(Beginning of DATA FOR THIS EXERCISE)

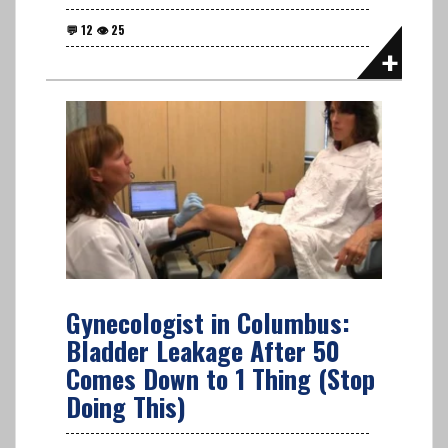
Gynecologist in Columbus:
Bladder Leakage After 50
Comes Down to 1 Thing (Stop
Doing This)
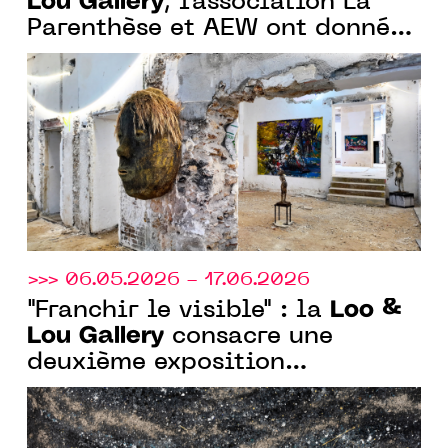
Lou Gallery
, l’association La
Parenthèse et AEW ont donné
carte blanche à Olivier de
Sagazan dans un magnifique
hôtel particulier du XIXe
siècle à Paris.
>>> 06.05.2026 - 17.06.2026
Loo &
"Franchir le visible" : la
Lou Gallery
consacre une
deuxième exposition
monographique à Pierre-Luc
Poujol.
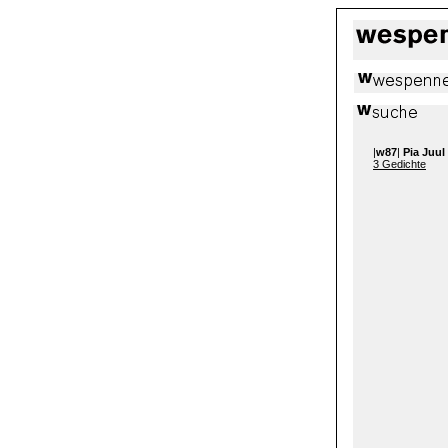
|
w87
|
Pia Juul
3 Gedichte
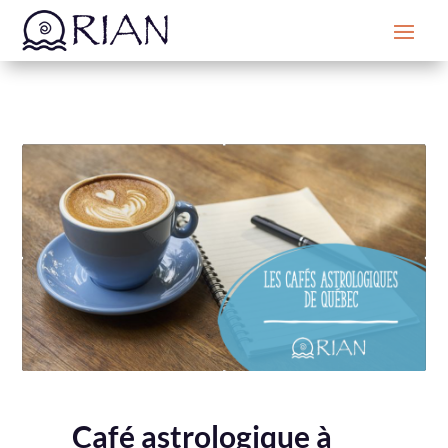
Café astrologique à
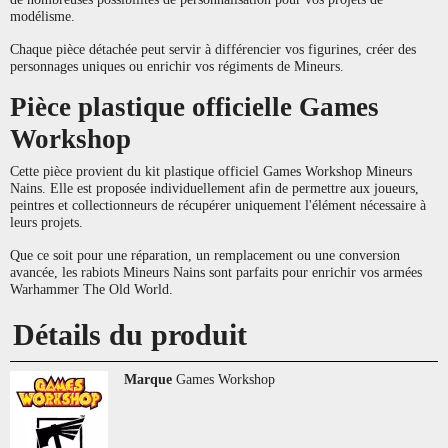
modélisme.
Chaque pièce détachée peut servir à différencier vos figurines, créer des
personnages uniques ou enrichir vos régiments de Mineurs.
Pièce plastique officielle Games
Workshop
Cette pièce provient du kit plastique officiel Games Workshop Mineurs
Nains. Elle est proposée individuellement afin de permettre aux joueurs,
peintres et collectionneurs de récupérer uniquement l'élément nécessaire à
leurs projets.
Que ce soit pour une réparation, un remplacement ou une conversion
avancée, les rabiots Mineurs Nains sont parfaits pour enrichir vos armées
Warhammer The Old World.
Détails du produit
Marque
Games Workshop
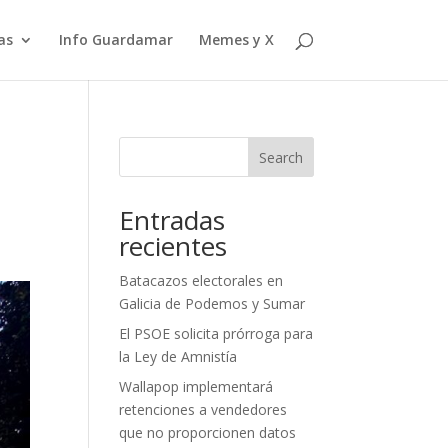
as
Info Guardamar
Memes y X
Search
Entradas
recientes
Batacazos electorales en
Galicia de Podemos y Sumar
El PSOE solicita prórroga para
la Ley de Amnistía
Wallapop implementará
retenciones a vendedores
que no proporcionen datos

(End of DATA FOR THIS EXERCISE)

__EXERCISE GOAL__.
Where does the string "enrichir" occur in the data above? Copy every line that holds it.

__YOUR SOLUTION__.
personnages uniques ou enrichir vos régiments de Mineurs.
avancée, les rabiots Mineurs Nains sont parfaits pour enrichir vos armées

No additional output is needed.